Challenge 1
In the chair re-caning text, what do you soak in hot water and glycerin, and what do you never soak?
Challenge 2
Go on with the chair re-caning text from the point where it stops.

Chair Re-Caning Basics

Here's a generous portion of advice and tips for a beginner about chair seat cane replacement, from craftsmen who've done a little or a lot. September 5, 2010

Question
I've got a customer who wants me to re-cane 5 oak dining room chairs for him. I haven't seen them yet, but I believe only the seat is caned. I've never done any cane work before, but I can buy the pre-woven cane from places like Rockler. It seems it would be pretty simple to remove the old and replace with new.

Approximately how much time should I expect this to take? Any advice on the process? From what I've read, I would just need to cut the panel and install it with the spline. Do you soak the edges of the panel in glycerin or just the spline?

I seem to be getting more requests for repair work like this, and with the market in its current state, I'll do what it takes to feed the family.

Forum Responses
(Furniture Making Forum)
From contributor H:
I have been doing caning for about a year now as an extension of my wife's business. This is not my field of expertise, but I can offer you this: "It ain't as easy as it looks." One of the hardest things you will find is getting the old spline and cane out of that groove without breaking it (the groove).

You soak the entire panel in hot water and glycerin. Never soak the spline. And there are many sizes of spine. You need the correct one. They are all very close in size when viewed by eye.

Recorded data
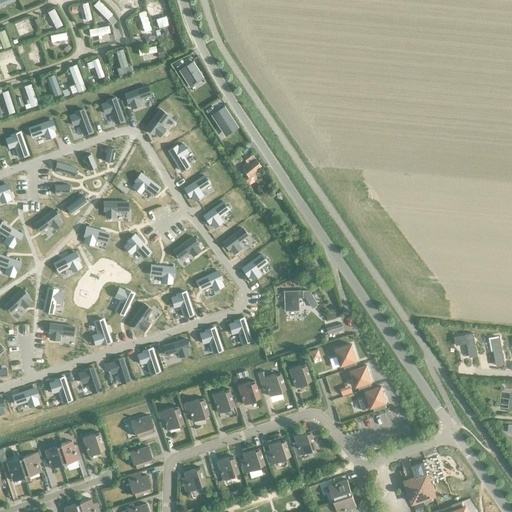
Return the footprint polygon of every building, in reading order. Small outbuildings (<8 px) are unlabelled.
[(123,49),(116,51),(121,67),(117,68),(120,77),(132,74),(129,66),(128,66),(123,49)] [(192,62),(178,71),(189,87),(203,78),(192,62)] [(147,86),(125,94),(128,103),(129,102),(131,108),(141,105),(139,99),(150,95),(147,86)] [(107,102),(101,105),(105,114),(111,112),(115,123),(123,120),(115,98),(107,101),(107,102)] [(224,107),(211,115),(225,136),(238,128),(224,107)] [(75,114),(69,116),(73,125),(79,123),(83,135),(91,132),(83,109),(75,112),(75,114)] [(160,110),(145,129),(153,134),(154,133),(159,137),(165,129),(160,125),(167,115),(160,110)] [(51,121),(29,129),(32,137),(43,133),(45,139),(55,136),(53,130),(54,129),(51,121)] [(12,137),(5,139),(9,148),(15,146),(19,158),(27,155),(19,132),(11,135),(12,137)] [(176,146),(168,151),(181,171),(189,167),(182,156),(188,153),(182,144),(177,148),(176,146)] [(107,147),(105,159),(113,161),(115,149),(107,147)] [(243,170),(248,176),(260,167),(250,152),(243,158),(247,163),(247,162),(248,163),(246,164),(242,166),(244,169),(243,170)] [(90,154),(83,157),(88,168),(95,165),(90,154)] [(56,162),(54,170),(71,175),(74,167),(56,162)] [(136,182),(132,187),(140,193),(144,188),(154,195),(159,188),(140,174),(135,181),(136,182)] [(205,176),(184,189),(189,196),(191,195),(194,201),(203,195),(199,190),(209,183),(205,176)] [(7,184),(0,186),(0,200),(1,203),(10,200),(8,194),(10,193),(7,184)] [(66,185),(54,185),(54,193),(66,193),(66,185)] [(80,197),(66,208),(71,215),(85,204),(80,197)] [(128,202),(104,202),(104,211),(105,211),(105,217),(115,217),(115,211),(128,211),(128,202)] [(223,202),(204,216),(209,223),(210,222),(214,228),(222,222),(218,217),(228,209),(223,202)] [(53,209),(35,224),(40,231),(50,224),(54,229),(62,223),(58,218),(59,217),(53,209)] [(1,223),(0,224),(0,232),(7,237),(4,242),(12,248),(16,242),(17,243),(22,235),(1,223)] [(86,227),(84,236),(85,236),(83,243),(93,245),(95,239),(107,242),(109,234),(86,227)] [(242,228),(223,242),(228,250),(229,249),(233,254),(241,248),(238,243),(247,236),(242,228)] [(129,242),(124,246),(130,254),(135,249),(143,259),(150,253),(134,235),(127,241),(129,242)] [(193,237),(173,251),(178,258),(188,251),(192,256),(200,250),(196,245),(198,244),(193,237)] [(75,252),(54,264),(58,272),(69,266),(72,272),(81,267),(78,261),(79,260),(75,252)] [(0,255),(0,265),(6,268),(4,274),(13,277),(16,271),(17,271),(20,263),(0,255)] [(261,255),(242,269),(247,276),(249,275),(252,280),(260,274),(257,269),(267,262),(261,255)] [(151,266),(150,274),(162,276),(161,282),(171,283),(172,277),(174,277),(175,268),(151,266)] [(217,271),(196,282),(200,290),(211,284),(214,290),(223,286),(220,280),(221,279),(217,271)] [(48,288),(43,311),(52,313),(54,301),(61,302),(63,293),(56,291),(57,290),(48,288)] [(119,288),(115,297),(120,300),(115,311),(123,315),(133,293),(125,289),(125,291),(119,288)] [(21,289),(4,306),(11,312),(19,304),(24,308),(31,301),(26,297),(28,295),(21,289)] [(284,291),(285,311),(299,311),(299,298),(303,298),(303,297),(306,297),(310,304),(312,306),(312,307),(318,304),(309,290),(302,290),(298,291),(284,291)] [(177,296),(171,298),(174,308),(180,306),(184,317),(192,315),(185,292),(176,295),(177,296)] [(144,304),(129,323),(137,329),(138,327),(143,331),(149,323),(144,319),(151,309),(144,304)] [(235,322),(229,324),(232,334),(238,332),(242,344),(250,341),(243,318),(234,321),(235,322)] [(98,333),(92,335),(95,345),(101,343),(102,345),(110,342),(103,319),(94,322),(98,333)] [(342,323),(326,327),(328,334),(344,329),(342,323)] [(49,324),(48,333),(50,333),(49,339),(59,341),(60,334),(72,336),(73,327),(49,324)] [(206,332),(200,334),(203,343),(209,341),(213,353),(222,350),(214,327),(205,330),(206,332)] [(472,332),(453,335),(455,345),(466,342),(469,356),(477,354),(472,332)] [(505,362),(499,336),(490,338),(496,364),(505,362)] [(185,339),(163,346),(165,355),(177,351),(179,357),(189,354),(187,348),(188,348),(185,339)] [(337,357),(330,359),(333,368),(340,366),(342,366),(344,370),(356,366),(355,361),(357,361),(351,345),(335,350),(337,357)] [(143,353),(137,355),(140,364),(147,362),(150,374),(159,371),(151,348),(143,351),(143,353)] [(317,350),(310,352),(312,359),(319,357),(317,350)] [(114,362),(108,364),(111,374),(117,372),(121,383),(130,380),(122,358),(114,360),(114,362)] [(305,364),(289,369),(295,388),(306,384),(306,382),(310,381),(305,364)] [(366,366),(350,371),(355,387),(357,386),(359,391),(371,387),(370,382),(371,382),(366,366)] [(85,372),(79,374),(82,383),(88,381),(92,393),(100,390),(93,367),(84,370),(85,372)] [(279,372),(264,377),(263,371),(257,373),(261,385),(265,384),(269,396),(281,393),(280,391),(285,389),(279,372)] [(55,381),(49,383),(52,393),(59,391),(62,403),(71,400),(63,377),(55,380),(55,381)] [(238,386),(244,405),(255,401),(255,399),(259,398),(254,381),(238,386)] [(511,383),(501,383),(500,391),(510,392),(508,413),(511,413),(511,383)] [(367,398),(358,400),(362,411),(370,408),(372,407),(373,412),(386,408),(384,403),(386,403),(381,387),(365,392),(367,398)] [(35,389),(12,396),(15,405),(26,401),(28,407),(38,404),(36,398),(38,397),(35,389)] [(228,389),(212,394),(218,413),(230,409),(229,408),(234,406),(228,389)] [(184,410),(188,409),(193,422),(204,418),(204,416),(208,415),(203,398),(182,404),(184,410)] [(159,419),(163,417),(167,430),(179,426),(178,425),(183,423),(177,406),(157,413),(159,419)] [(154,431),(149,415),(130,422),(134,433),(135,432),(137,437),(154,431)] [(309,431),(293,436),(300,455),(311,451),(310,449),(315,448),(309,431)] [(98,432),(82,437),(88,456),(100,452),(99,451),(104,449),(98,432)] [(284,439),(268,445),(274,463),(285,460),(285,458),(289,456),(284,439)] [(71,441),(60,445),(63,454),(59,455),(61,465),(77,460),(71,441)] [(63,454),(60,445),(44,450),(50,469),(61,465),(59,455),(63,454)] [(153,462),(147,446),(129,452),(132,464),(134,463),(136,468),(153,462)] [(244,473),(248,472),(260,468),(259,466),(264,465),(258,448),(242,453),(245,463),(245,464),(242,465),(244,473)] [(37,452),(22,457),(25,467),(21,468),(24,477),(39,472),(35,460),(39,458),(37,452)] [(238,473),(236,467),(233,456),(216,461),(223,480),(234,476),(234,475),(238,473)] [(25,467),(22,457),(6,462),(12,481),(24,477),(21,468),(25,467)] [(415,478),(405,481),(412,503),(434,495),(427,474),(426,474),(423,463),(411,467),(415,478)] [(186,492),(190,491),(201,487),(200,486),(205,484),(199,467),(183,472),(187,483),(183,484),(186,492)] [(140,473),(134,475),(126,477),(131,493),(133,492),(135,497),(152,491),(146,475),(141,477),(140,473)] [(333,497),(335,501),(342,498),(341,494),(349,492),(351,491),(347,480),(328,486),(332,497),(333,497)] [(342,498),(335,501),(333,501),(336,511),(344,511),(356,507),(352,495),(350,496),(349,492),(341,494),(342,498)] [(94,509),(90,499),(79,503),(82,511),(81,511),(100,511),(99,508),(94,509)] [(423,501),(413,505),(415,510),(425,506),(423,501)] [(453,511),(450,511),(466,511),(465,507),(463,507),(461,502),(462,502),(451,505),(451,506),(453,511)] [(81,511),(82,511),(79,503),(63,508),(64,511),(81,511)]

Written response 1
You soak the entire cane panel in hot water and glycerin, and you never soak the spline.

Written response 2
Keeping the panel straight in the opening is another issue. As you drive the spline it can distort the panel. The spline is not the only thing holding the panel in. I glue the groove with a small brush just prior to driving the spline. Use care cutting off the excess. My first chair, one for myself, took well over an hour.



From the original questioner:
Thanks - I appreciate your honesty! I kind of suspected it might be harder than it seems. Any suggestions on removing the old cane/spline? Do you just remove it with pliers while trimming with a razor to keep from damaging the groove? How long do you soak your cane? Also, what kind of glue do you attach it with? On your spline width, do you measure the old spline with calipers to get the correct size? Do you just trim with a razor after inserting the spline?



From contributor G:
Are the chairs set up for a cane panel? If so, contributor H has you covered. Before you commit, check to see if these are done with the older method, which has no groove but rather a number of holes spaced about 3/8 to 1/2 in apart around the field, and the cane is woven in place. If that is the case, you soak the cane and weave. Or I have seen some get out a router and chisel and make a groove. Any place that sells cane will have a booklet with instructions and cane size info.


From contributor J:
I have done both types and it was usually a fill-in job for a good client. It won't ever pay your wages, but will build good will. Places like Rockler and Van Dykes, who sell cane, carry a chisel to remove old spline. Be sure to get one. It is about 1/8" wide with a crook neck and will get to the bottom of the groove. As far as the finished product, I prefer the single cane hole at a time approach, as you can get it tight enough to sing and don't have to worry about the spline giving. But figure on lots of time to do it right.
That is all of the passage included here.